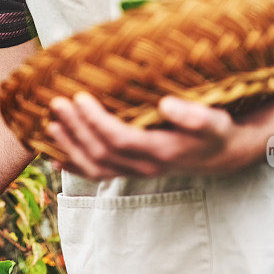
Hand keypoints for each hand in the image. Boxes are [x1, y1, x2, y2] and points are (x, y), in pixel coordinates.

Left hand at [45, 92, 264, 179]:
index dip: (96, 120)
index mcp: (162, 151)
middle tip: (57, 104)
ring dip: (70, 146)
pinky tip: (55, 158)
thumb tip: (167, 104)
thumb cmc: (216, 132)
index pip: (119, 139)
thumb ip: (194, 115)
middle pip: (100, 152)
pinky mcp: (131, 172)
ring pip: (95, 167)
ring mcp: (136, 173)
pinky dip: (74, 167)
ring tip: (51, 125)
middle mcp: (145, 166)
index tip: (80, 97)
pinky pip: (98, 175)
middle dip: (76, 128)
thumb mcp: (215, 121)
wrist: (222, 156)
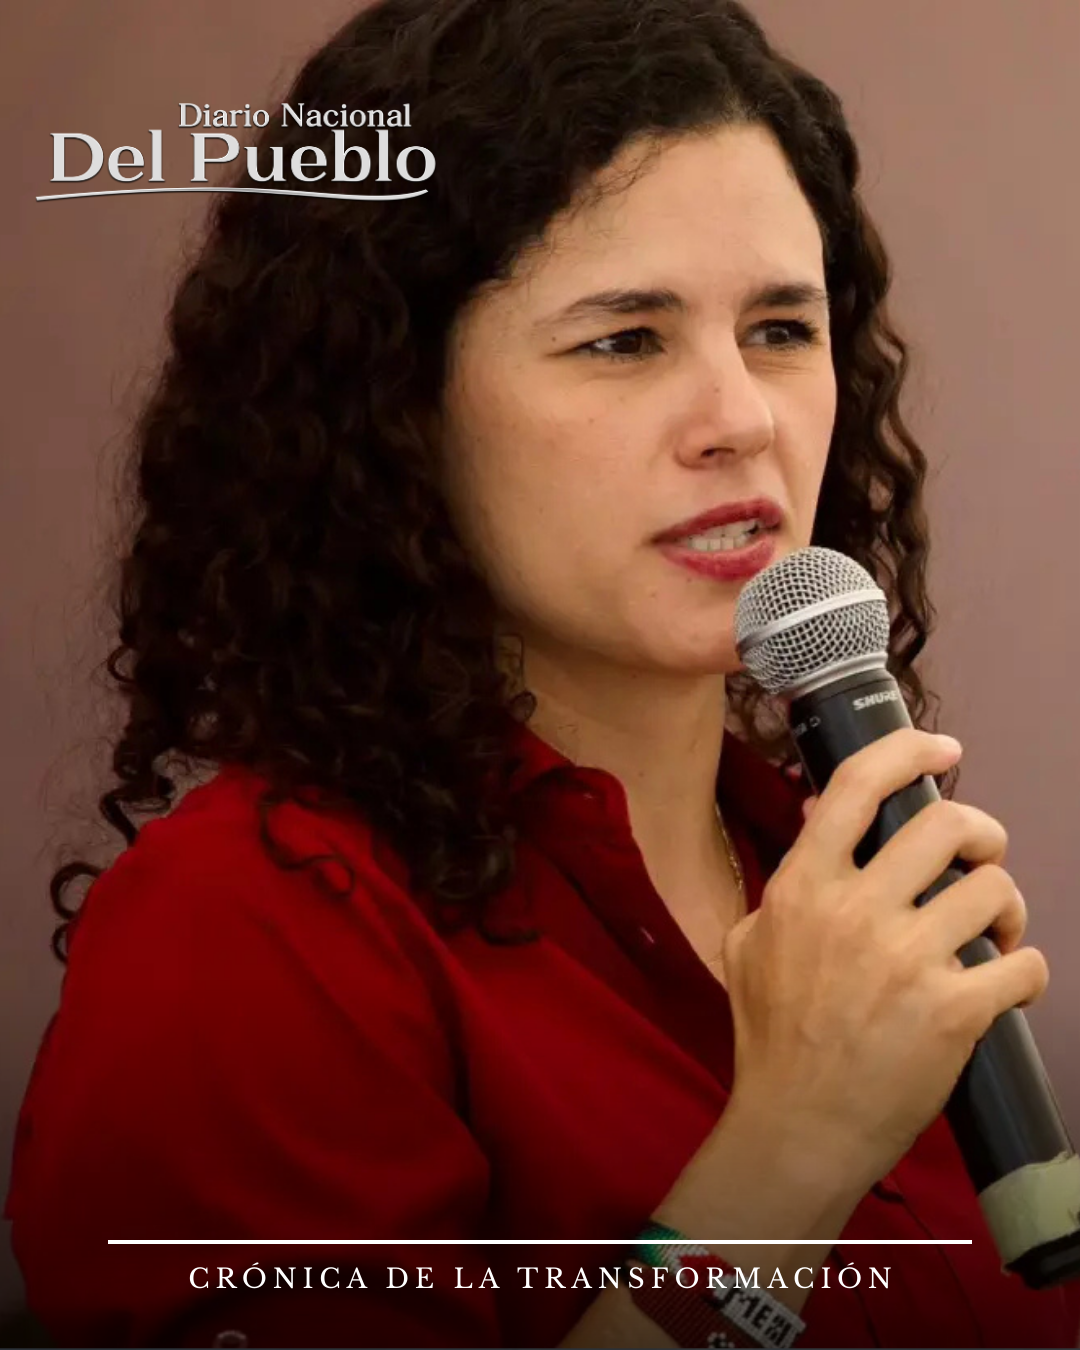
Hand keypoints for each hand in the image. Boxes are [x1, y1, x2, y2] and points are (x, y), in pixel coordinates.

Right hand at [721, 728, 1047, 1196]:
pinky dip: (1026, 973)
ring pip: (993, 890)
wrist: (796, 1128)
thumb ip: (784, 880)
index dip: (908, 751)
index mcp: (804, 887)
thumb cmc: (771, 1038)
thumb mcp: (749, 944)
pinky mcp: (950, 1013)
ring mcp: (904, 961)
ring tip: (993, 933)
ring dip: (1006, 908)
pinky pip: (1023, 967)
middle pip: (947, 826)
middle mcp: (854, 911)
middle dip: (982, 834)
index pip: (857, 786)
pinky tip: (1006, 987)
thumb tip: (814, 814)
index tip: (943, 749)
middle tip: (982, 859)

════════

All that should be printed is the lines from the one containing "middle dip: (76, 128)" through the last line of the material above, both ends included, exactly as they stand; please skip the pictures.

middle dip: (76, 128)
thumb mcp: (215, 121)
wrist: (222, 156)
Hand keypoints for each hand in the image. Boxes are [x1, y1, x2, y2] and points are (x, y), in pixel coordinates.

Right hand at [721, 728, 1047, 1196]:
pinky dip: (1026, 973)
ring pip: (993, 890)
wrist: (796, 1128)
thumb ip: (784, 880)
index dip: (908, 751)
index mcp: (804, 887)
thumb cmc: (771, 1038)
thumb mcp: (749, 944)
pinky mcp: (950, 1013)
ring mcp: (904, 961)
ring tip: (993, 933)
ring dip: (1006, 908)
pinky pip: (1023, 967)
middle pip: (947, 826)
middle mcp: (854, 911)
middle dip: (982, 834)
index pip: (857, 786)
pinky tip: (1006, 987)
thumb tip: (814, 814)
index tip: (943, 749)
middle tip: (982, 859)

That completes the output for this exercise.